RECORDS SUPPLIED Start Marker

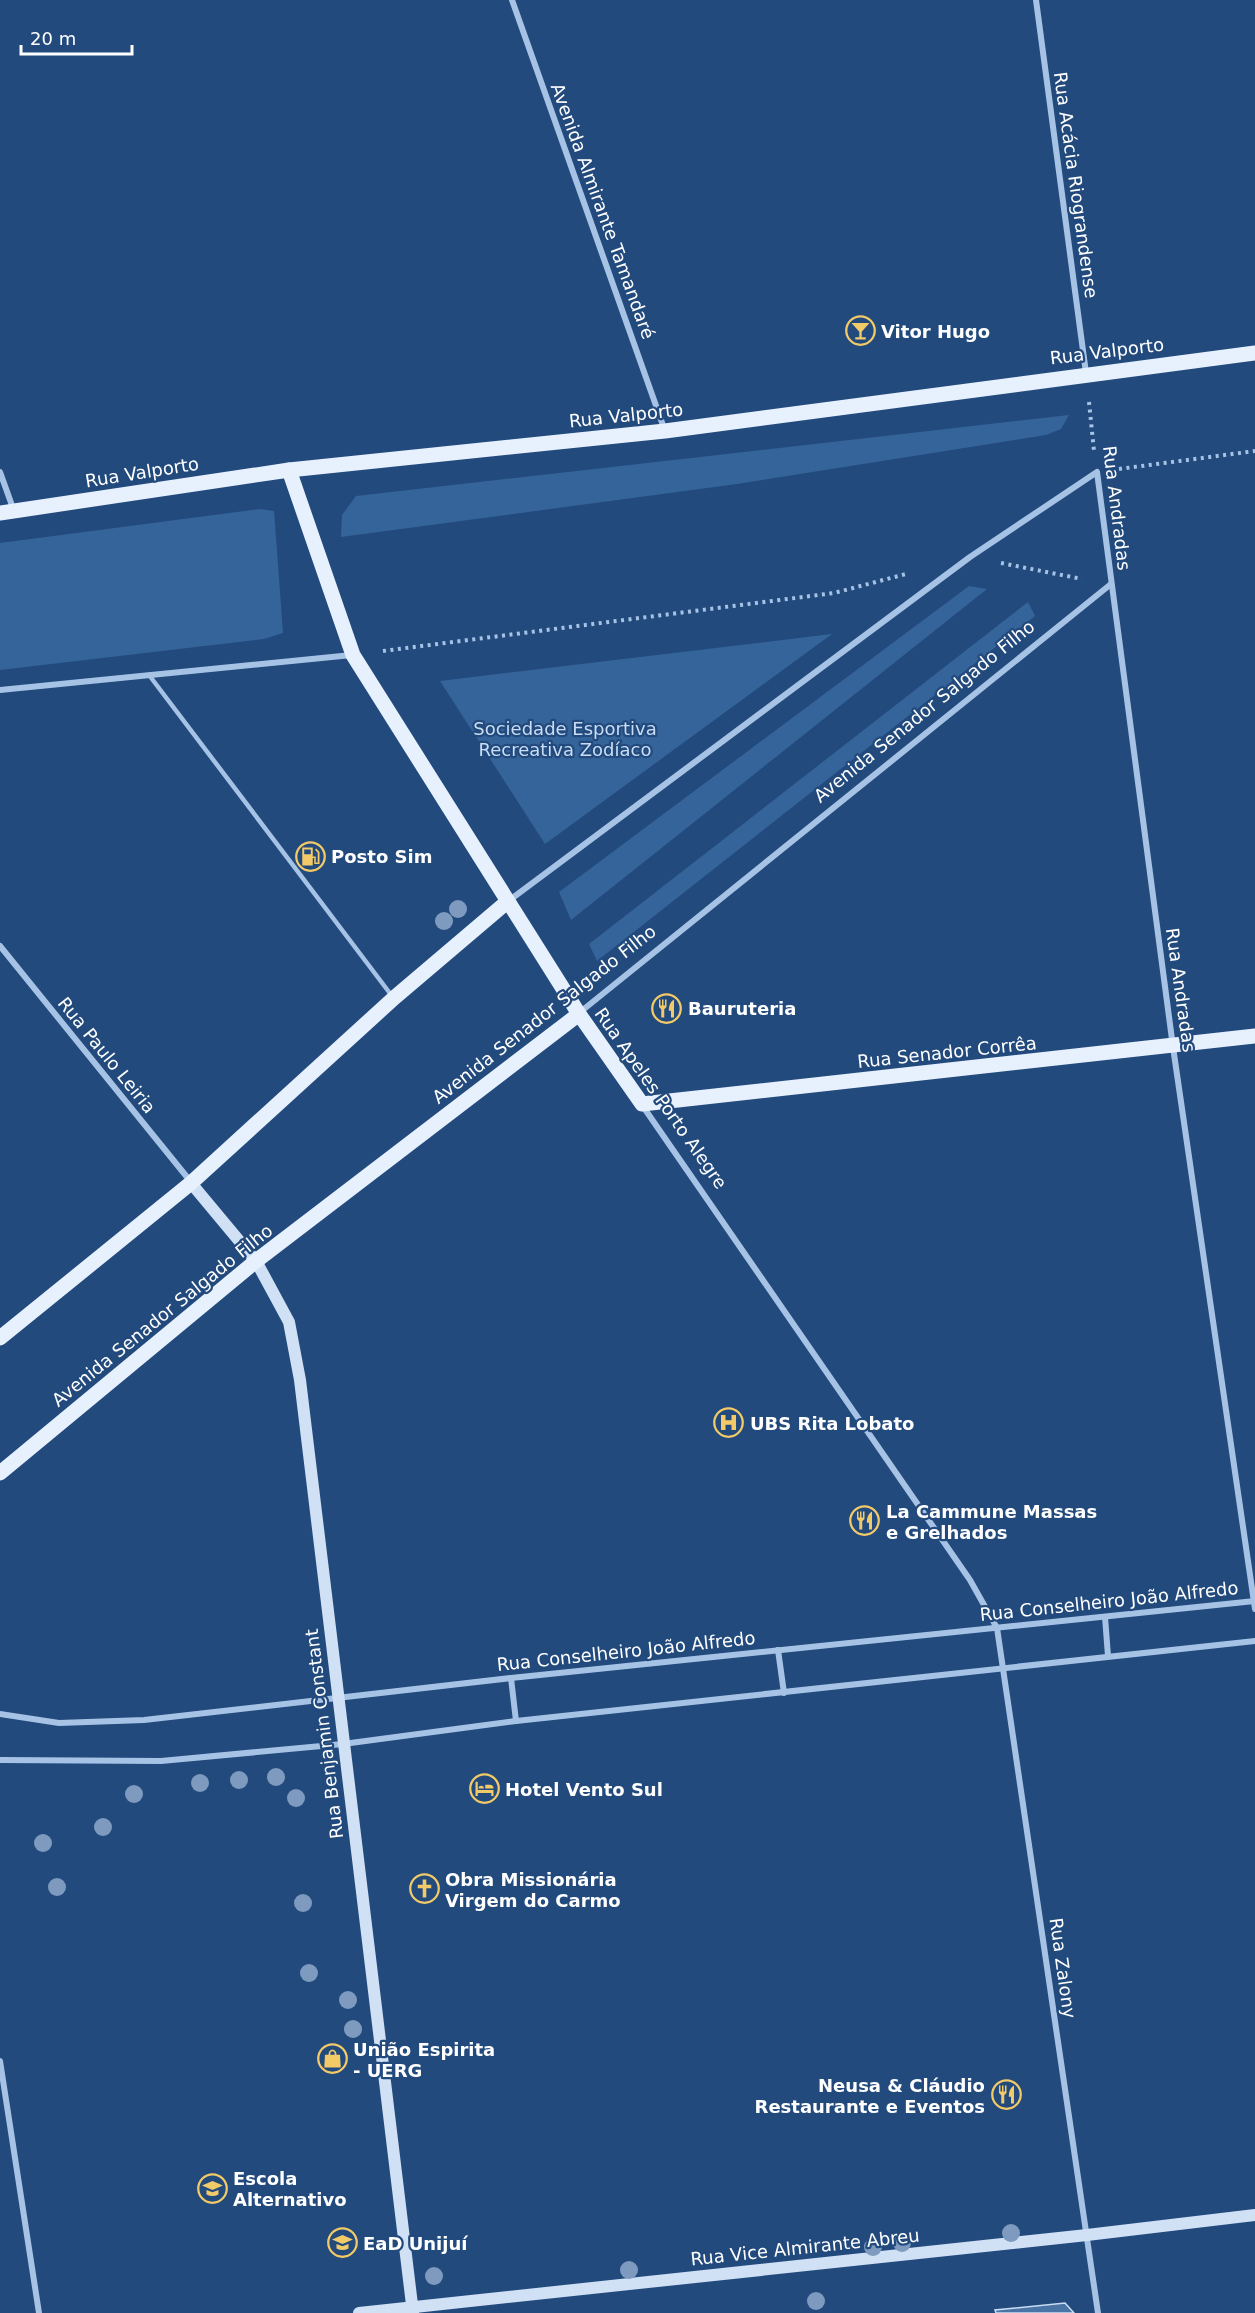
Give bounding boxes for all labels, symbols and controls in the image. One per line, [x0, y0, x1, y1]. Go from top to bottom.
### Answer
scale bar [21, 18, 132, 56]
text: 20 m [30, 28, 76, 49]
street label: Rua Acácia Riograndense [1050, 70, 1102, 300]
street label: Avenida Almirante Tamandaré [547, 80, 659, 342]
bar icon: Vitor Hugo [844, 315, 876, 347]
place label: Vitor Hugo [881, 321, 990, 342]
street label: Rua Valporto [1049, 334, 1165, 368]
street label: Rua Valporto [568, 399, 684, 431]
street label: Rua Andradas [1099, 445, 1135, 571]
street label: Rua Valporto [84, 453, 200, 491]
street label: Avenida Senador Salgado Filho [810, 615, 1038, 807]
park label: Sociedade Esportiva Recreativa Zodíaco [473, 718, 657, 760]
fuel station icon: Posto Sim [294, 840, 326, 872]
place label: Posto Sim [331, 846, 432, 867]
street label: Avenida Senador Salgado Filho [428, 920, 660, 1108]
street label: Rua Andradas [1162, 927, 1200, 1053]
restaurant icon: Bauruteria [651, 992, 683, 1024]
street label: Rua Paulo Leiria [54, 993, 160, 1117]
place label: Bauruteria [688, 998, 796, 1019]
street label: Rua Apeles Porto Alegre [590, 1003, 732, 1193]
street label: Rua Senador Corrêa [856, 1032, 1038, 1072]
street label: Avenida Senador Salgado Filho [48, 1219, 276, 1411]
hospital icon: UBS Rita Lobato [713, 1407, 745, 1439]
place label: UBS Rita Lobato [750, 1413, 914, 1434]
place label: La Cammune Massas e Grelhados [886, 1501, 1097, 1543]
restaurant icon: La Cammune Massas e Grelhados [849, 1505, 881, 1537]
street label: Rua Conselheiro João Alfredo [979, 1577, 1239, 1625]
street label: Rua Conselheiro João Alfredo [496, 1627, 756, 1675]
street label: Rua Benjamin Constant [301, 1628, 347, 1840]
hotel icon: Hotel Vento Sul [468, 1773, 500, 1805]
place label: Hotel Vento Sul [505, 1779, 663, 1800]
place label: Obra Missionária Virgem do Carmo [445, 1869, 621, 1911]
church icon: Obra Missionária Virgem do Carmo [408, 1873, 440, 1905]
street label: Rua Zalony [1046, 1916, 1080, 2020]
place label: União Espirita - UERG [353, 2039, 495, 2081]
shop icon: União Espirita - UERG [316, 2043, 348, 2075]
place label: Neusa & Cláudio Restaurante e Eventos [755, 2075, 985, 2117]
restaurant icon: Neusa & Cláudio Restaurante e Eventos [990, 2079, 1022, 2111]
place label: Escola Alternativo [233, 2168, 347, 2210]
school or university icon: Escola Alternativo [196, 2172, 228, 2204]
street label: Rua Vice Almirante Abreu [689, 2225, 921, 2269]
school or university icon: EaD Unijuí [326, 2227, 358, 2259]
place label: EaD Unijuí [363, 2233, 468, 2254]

RECORDS SUPPLIED End Marker
RECORDS SUPPLIED Start Marker

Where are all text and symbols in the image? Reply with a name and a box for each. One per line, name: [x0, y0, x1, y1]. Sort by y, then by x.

RECORDS SUPPLIED End Marker
RECORDS SUPPLIED Start Marker

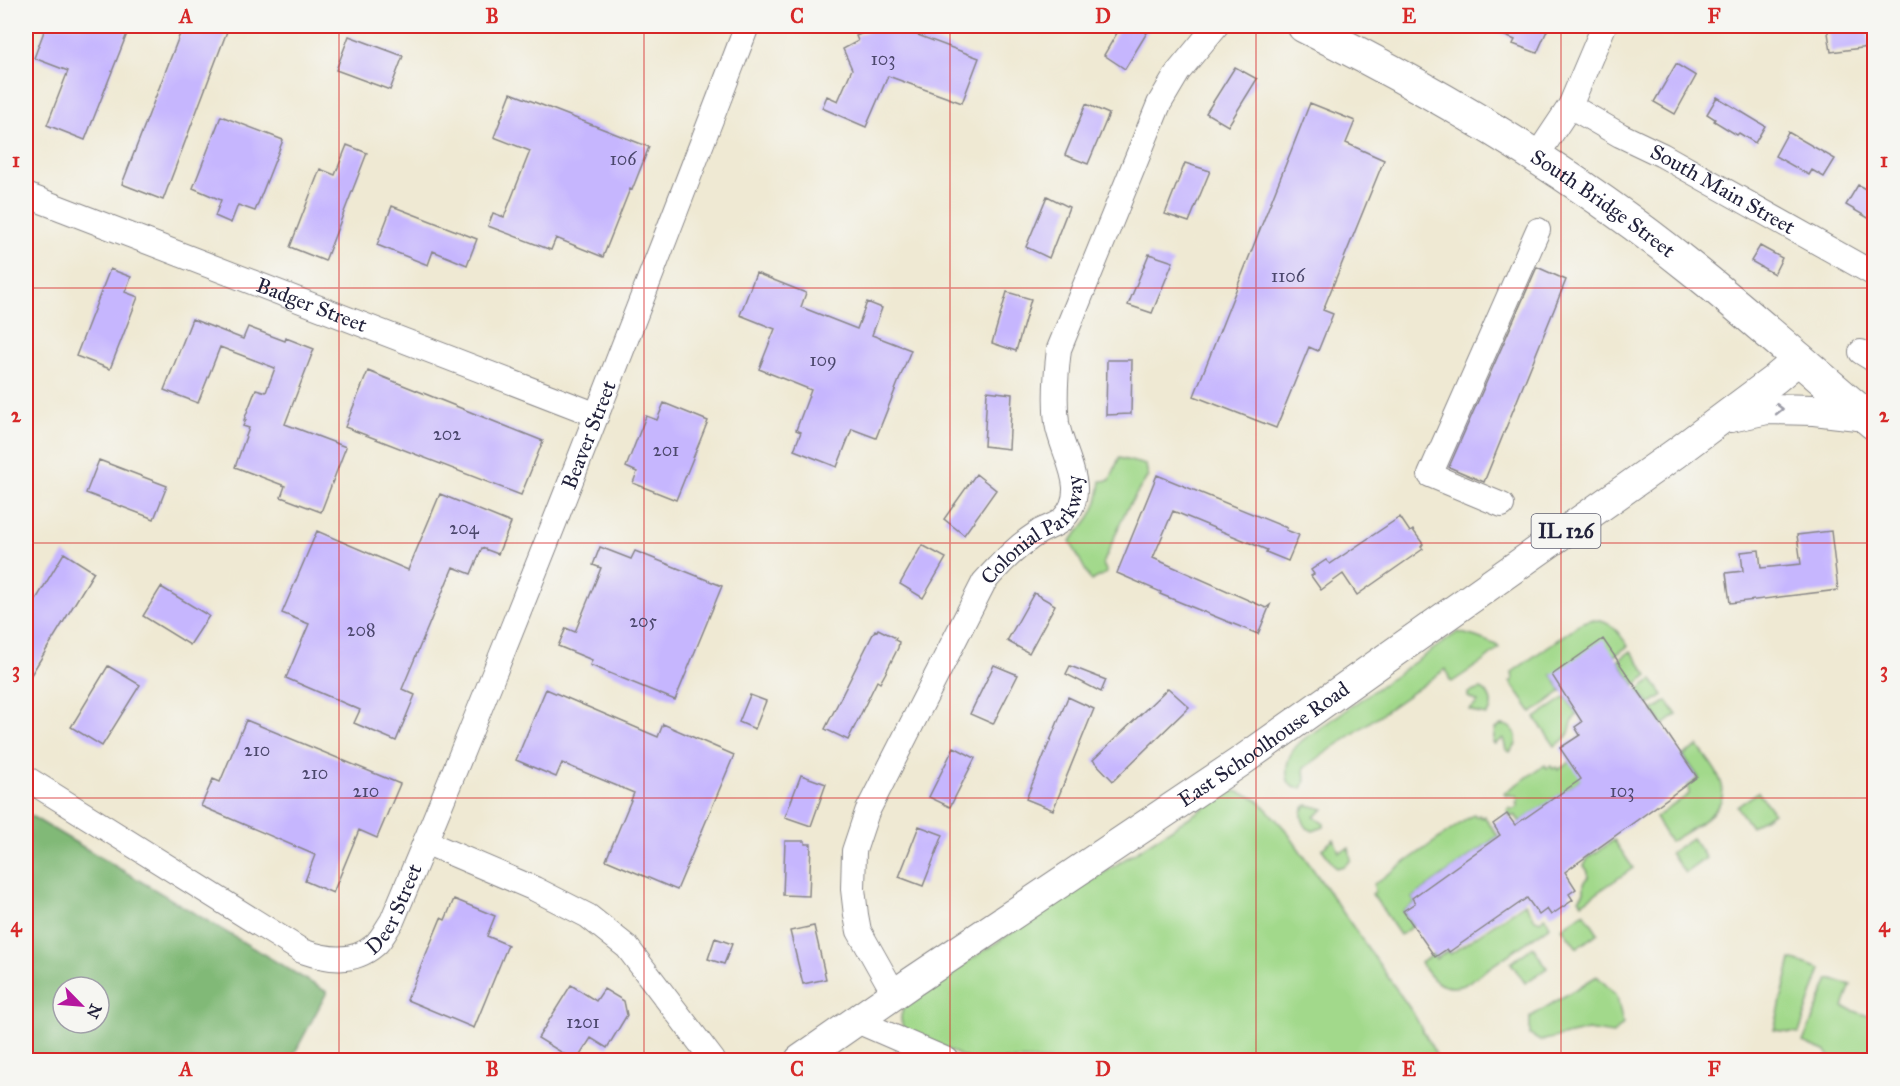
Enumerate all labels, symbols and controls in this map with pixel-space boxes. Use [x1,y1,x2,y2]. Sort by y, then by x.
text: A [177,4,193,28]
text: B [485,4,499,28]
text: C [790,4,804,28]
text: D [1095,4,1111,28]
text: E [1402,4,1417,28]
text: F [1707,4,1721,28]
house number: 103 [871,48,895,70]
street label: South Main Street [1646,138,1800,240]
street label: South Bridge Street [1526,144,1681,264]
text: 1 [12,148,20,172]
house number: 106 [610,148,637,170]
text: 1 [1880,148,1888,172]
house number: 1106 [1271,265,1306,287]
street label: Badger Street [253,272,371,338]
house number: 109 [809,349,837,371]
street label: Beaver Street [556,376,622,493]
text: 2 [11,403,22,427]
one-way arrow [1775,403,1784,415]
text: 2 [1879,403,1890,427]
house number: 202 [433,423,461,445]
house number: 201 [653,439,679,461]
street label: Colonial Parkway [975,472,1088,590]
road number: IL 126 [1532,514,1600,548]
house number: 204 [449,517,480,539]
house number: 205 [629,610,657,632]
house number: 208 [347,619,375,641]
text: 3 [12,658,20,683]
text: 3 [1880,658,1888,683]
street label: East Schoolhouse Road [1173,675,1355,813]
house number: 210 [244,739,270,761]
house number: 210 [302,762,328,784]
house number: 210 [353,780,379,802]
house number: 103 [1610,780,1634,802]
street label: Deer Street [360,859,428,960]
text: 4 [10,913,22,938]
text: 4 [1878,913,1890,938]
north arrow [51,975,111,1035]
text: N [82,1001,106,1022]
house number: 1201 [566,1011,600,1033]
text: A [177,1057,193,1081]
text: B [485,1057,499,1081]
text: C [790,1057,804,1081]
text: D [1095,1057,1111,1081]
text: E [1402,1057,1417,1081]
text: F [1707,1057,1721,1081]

RECORDS SUPPLIED End Marker

EXERCISE BRIEF — The answer must consist of every line from the data that holds the string "image".

RESULT —
Give bounding boxes for all labels, symbols and controls in the image. One per line, [x0, y0, x1, y1]. Go from top to bottom.
Where are all text and symbols in the image? Reply with a name and a box for each. One per line, name: [x0, y0, x1, y1]. Sort by y, then by x.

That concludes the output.